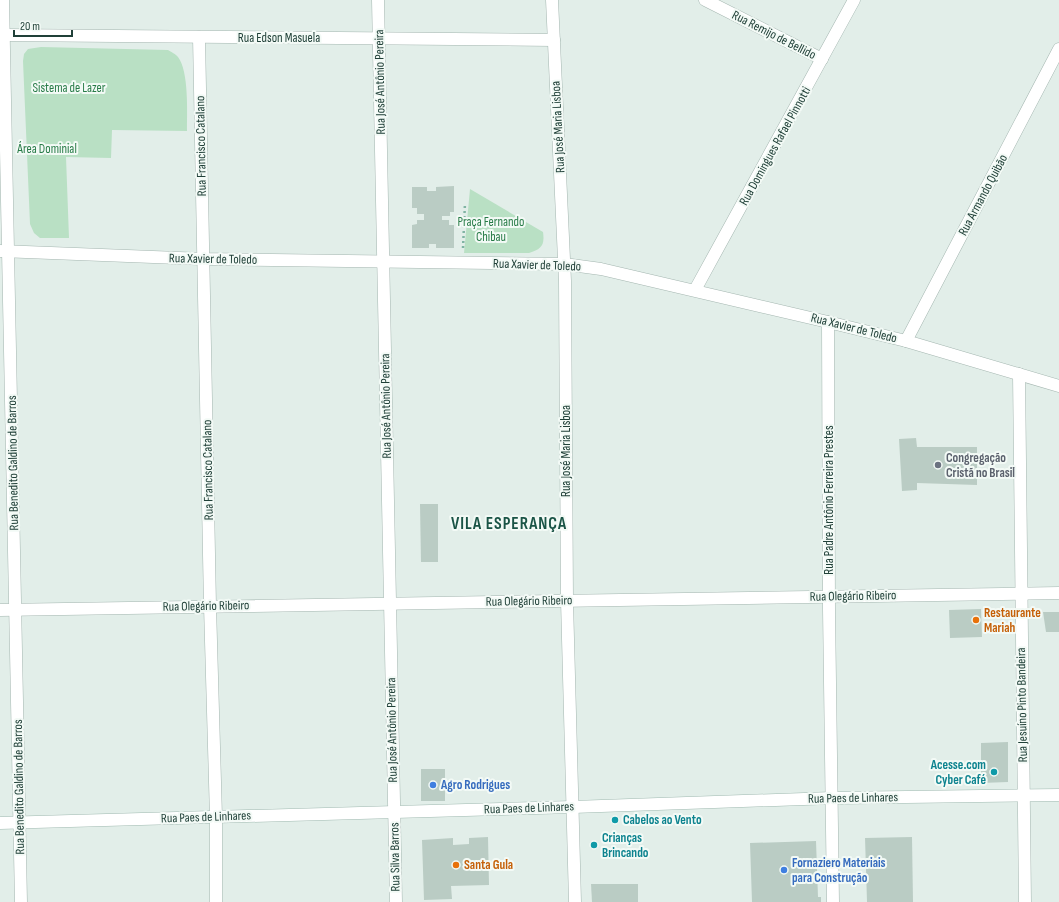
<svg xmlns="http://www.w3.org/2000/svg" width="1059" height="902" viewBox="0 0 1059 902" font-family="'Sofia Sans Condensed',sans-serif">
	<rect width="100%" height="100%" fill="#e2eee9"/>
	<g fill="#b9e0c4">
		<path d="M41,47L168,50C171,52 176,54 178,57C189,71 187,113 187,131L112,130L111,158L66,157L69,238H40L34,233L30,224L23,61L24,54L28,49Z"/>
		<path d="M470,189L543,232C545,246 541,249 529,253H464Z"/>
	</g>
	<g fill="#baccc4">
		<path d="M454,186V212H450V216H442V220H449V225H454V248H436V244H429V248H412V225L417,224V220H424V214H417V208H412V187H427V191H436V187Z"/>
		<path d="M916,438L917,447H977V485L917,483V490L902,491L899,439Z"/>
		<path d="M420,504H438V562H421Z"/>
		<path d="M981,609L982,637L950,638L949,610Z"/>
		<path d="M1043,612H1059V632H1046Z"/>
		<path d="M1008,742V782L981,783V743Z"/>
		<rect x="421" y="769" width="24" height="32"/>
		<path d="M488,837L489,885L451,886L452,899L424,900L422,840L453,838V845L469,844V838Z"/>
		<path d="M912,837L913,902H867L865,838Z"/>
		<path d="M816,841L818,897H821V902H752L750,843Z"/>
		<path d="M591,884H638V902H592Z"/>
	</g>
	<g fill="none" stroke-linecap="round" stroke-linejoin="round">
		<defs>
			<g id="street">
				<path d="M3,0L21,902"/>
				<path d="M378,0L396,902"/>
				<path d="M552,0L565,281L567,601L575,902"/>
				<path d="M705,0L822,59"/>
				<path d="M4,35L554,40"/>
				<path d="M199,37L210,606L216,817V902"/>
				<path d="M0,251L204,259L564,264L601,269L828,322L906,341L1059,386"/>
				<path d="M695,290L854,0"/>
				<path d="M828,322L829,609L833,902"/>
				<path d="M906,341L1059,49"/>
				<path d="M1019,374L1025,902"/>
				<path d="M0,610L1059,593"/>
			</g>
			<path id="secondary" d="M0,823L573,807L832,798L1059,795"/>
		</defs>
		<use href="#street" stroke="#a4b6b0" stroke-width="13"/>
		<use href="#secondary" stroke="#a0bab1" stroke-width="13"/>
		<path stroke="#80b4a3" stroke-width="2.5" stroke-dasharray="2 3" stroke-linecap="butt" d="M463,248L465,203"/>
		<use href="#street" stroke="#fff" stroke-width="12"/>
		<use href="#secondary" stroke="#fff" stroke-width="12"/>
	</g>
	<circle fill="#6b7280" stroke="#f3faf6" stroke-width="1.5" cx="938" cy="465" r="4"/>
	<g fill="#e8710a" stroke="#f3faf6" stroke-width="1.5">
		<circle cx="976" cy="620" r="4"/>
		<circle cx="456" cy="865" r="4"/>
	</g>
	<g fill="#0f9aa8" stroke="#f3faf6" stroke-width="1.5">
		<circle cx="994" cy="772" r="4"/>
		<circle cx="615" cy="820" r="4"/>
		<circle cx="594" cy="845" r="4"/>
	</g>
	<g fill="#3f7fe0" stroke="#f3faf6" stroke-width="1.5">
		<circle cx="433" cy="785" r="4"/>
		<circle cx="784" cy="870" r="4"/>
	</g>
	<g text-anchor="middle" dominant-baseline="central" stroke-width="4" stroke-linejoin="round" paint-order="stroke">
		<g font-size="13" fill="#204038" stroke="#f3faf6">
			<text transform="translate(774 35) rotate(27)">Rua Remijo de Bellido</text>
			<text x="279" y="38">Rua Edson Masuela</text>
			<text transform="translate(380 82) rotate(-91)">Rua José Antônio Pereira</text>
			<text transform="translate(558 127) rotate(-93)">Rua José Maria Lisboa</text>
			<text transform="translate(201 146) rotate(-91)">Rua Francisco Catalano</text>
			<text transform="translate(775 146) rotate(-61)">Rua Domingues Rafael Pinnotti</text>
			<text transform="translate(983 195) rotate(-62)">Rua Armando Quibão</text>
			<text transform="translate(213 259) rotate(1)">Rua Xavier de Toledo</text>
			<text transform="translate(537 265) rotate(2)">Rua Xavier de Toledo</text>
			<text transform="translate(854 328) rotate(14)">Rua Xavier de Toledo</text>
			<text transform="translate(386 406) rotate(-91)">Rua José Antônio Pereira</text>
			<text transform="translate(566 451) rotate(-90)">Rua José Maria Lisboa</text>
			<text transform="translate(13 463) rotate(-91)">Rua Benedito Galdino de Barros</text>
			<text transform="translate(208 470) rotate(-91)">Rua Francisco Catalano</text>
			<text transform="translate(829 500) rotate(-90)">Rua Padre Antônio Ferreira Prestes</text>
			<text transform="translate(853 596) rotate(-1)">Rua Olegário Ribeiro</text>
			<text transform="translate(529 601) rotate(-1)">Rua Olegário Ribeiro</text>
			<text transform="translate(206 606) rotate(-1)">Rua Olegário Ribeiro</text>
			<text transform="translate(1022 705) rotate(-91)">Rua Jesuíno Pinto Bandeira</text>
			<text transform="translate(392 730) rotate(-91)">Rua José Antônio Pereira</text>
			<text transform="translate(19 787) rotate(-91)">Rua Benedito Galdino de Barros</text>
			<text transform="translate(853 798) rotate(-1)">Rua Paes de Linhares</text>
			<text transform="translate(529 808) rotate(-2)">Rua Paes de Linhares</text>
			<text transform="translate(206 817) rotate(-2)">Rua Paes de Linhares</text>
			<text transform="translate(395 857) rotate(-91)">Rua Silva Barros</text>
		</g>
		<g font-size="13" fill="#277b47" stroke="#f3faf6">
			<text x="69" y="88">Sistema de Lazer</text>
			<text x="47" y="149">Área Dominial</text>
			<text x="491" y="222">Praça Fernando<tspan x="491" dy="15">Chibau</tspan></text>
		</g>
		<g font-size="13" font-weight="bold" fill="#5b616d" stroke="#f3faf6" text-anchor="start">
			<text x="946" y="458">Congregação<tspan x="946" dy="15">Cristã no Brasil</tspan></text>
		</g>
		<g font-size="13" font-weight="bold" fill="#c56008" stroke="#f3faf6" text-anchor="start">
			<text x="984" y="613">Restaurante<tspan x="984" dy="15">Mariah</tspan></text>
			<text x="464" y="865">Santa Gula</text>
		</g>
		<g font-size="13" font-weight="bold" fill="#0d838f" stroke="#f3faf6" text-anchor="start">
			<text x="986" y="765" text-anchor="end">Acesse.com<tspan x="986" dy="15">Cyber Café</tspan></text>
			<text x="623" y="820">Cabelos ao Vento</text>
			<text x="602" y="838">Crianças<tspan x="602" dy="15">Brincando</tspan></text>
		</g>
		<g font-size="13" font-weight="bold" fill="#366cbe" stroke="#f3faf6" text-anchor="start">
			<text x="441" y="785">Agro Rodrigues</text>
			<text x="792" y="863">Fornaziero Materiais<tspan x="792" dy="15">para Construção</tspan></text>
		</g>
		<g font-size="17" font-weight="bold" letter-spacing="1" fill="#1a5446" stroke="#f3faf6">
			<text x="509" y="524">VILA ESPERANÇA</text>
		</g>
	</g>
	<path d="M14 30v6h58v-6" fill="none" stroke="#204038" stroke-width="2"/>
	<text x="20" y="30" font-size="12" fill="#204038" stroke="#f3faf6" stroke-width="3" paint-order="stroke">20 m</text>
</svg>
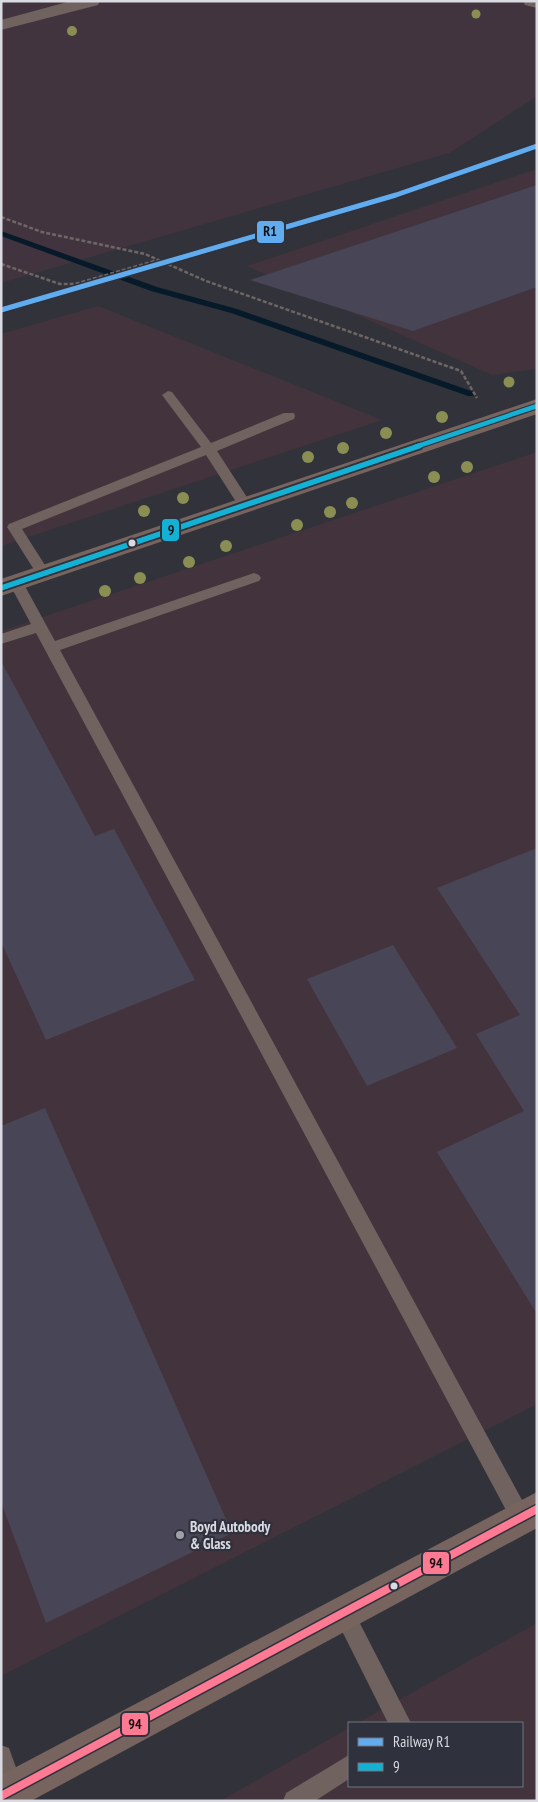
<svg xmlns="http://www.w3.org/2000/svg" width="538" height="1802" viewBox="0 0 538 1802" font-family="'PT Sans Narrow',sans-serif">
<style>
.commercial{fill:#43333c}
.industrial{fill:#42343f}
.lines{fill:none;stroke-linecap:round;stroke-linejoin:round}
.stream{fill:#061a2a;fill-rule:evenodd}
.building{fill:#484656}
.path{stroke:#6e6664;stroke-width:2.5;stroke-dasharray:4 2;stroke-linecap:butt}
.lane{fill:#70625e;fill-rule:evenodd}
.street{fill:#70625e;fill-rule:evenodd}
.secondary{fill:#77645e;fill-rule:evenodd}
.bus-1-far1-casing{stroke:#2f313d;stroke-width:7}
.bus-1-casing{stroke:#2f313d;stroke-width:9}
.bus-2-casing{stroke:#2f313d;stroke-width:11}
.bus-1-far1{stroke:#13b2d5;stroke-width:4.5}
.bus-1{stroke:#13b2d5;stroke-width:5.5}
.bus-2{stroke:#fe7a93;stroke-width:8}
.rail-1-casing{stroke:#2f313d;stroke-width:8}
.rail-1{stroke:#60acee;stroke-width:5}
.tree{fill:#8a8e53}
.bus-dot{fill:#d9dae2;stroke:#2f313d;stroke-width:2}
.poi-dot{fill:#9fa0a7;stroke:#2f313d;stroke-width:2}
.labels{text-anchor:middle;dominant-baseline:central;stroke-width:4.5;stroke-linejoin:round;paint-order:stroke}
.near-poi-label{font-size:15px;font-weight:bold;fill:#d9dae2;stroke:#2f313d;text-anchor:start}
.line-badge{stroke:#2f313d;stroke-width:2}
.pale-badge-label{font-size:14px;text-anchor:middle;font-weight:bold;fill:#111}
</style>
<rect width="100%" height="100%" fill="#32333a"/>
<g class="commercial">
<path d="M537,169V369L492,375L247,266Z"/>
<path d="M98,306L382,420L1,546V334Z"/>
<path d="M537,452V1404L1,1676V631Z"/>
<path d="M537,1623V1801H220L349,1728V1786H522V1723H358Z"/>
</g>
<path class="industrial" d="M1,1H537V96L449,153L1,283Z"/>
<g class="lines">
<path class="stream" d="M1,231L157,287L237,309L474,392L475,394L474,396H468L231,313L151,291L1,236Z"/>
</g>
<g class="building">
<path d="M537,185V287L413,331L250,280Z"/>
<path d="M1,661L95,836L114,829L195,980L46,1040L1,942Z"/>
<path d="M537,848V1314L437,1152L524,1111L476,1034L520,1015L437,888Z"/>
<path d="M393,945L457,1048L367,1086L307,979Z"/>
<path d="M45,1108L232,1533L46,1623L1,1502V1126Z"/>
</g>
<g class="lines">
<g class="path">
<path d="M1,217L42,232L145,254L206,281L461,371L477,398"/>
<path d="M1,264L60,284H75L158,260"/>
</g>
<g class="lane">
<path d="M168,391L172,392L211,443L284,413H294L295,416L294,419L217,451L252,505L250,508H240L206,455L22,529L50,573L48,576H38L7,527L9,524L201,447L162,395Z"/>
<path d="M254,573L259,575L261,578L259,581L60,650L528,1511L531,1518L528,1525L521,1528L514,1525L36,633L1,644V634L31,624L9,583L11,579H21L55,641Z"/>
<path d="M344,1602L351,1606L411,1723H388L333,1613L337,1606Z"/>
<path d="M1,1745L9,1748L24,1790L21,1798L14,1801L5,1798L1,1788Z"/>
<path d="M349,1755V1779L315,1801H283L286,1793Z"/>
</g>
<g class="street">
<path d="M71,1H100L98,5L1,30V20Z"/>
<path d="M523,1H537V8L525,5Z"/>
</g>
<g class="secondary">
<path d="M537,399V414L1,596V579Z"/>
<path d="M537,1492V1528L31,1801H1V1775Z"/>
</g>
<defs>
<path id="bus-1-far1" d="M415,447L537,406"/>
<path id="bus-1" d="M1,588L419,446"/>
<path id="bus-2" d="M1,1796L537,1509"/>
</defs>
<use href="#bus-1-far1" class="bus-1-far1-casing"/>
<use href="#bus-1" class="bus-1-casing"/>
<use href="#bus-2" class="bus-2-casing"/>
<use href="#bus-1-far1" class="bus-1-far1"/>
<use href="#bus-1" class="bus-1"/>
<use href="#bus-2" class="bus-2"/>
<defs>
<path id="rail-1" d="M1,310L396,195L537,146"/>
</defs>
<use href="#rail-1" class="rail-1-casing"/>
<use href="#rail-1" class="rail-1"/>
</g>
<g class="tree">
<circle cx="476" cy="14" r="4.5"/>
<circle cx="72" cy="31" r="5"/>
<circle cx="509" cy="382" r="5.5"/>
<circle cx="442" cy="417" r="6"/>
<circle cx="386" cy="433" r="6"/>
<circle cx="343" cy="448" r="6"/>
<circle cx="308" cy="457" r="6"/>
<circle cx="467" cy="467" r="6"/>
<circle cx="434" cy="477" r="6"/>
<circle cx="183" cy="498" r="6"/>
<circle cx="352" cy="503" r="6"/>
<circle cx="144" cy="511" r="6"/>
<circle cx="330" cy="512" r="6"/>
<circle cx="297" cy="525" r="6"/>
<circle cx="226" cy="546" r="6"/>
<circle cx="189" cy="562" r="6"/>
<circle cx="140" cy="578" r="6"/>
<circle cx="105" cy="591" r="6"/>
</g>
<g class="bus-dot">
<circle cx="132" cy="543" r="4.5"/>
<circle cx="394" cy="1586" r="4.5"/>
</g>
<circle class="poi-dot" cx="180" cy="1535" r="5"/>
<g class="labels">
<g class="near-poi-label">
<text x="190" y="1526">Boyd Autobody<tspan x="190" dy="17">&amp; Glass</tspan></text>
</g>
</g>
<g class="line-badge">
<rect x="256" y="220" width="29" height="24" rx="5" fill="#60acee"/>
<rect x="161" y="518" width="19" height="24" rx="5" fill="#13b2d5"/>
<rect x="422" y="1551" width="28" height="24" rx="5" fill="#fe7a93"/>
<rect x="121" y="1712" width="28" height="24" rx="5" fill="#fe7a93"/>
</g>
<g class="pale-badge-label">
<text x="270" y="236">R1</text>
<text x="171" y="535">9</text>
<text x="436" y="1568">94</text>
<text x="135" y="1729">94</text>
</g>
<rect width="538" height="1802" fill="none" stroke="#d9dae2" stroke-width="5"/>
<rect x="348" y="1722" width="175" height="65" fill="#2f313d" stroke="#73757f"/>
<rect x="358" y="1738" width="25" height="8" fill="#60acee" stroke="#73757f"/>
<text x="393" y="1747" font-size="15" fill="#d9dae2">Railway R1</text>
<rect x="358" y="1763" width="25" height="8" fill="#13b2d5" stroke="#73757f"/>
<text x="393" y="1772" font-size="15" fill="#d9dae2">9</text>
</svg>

# # #

__What is needed__. Which lines of the records hold the string "linejoin"? Copy each one.

__Task solution__.
	<g fill="none" stroke-linecap="round" stroke-linejoin="round">
	<g text-anchor="middle" dominant-baseline="central" stroke-width="4" stroke-linejoin="round" paint-order="stroke">
.lines{fill:none;stroke-linecap:round;stroke-linejoin:round}
.labels{text-anchor:middle;dominant-baseline:central;stroke-width:4.5;stroke-linejoin:round;paint-order:stroke}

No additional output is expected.